Serrano-Pedraza I, Phillipson GP, Read JCA (2010)
A specialization for vertical disparity discontinuities
Journal of Vision 10(3):2 1-25

Read JCA, Phillipson GP, Serrano-Pedraza I, Milner AD, Parker AJ (2010)
Stereoscopic vision in the absence of the lateral occipital cortex
PLoS ONE 5(9) e12608

Phillipson GP, Read JCA (2010)
Stereo correspondence is optimized for large viewing distances
European Journal of Neuroscience doi:10.1111/j. 1460-9568.2010.07454.x.


Fredrik Allenmark: The spatial resolutions of stereo and motion perception and their neural basis

PhD student 2008 – 2011

Fredrik has an M.Sc. in Engineering Physics from Chalmers University of Technology, Gothenburg, Sweden.

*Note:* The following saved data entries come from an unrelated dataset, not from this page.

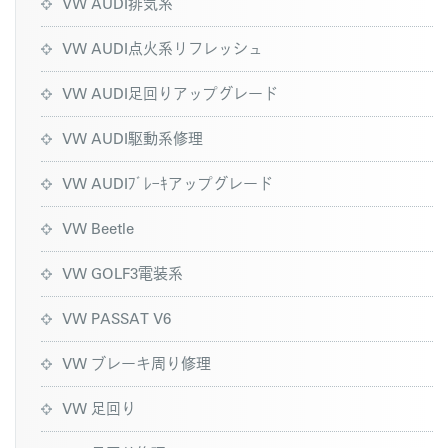
VW AUDI排気系
VW AUDI点火系リフレッシュ
VW AUDI足回りアップグレード
VW AUDI駆動系修理
VW AUDIﾌﾞﾚｰｷアップグレード
VW Beetle
VW GOLF3電装系
VW PASSAT V6
VW ブレーキ周り修理
VW 足回り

For his PhD, he studied how well correlation-based models of human stereo correspondence account for human depth perception, looking in particular at the detection of sine-wave and square-wave disparity gratings. He demonstrated that the current models of this process could not account for our perception of square-wave disparity gratings, and produced a new version which fixed this problem. Fredrik was awarded his PhD in Jan 2012, then did a one-year postdoc with me, and went on to a postdoc with Florian Waszak at the University Paris Descartes.